El precio de la electricidad en el mercado mayorista vuelve a batir hoy todos sus records: 122,76 euros el megavatio hora, por encima del cinco por ciento de lo que costaba ayer, y nuevamente, en una escalada imparable, el mayor precio de la historia, provocado por el aumento salvaje de los precios del combustible y de los derechos de emisiones de CO2. Ese coste de la energía afecta directamente a más de diez millones y medio de clientes del denominado mercado regulado, pero que nadie espere librarse de pagar más: también los más de 16 millones de usuarios del mercado libre acabarán pagando más por la luz, en cuanto las empresas comercializadoras ajusten sus propios precios a la evolución del mercado mayorista.

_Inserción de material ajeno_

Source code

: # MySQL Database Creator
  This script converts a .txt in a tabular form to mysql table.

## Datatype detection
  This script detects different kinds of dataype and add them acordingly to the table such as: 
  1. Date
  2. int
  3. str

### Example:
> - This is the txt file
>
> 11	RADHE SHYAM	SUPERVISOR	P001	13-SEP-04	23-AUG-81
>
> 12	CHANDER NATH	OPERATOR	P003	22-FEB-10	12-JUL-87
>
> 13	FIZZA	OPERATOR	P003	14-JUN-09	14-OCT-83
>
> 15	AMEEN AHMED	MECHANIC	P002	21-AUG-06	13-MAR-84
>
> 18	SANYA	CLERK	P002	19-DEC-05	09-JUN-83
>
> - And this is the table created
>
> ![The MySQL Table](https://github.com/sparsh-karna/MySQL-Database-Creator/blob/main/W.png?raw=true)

La Unión Europea considera que lo que está sucediendo con los precios es inevitable, incluso una buena señal, dado que fuerza la apuesta de las empresas hacia tecnologías de producción de electricidad basadas en renovables o al menos que contribuyan a la neutralidad climática, eufemismo para incorporar a las nucleares en esa apuesta contra el calentamiento. Bruselas defiende especialmente la fórmula de gravar los derechos de emisión de CO2, un formato que tiende a la reducción de emisiones, y que ha pasado de los 33,55 euros por tonelada emitida a principios de enero, a los 54,32 euros a finales de este mes de agosto. Bruselas confía en que la generalización de las renovables como sistema de producción energética reducirá sustancialmente el precio final de la factura para los usuarios. La estrategia de la UE se basa precisamente en la certeza de que la reducción de costes que supone producir sin combustible, más la competencia internacional entre las eléctricas, forzará la reducción de los precios. Pero en España –si eso ocurre– va a tardar más en suceder: primero, porque es poca la electricidad que nos llega desde fuera de nuestras fronteras (en Canarias ninguna, por cierto) y además, las tres grandes eléctricas controlan el 65 por ciento del mercado minorista, actúan como una suerte de monopolio de tres patas (ninguna de las pequeñas tiene más del cinco por ciento), y –por desgracia– ya están acostumbradas a hacer trampas.

En este país creemos que todo el que puede hacerlo juega con cartas marcadas. En el caso de las eléctricas es así: han aprovechado su mercado cautivo para desarrollar un sistema que les permite ganar siempre, tienen el apoyo beligerante de la burocracia comunitaria, tradicionalmente permeada por el lobby energético, y se ocultan fácilmente al control público, entre otras cosas porque hay demasiados políticos jubilados instalados en sus consejos y despachos. Eso les permite comportamientos como el de vaciar embalses para producir electricidad cuando pueden cobrar más por ella, como hizo Iberdrola. A veces les pillan: la Comisión Nacional de los Mercados y la Competencia, denunció ayer que varias comercializadoras eléctricas, tras la entrada en vigor de la tarifa por tramos horarios, han llegado a facturar hasta un 30 por ciento más de lo que correspondería. Un asco.

Es sin duda el momento de actuar: el Consejo de Estado resolvió ayer las dudas sobre el anteproyecto de ley para limitar los llamados beneficios caídos del cielo que recibe la generación no emisora de CO2, nucleares e hidráulicas. El Consejo entiende que las modificaciones realizadas al anteproyecto no contradicen el derecho comunitario. Recomienda también no forzar cambios «repentinos» o «inesperados» de la regulación, pero abre la puerta para que el Gobierno intervenga. Es imprescindible controlar las emisiones de CO2, pero sería una vergüenza que al final el gran esfuerzo que tenemos que hacer para combatir el calentamiento, haga aún más ricas a Iberdrola, Endesa y Naturgy.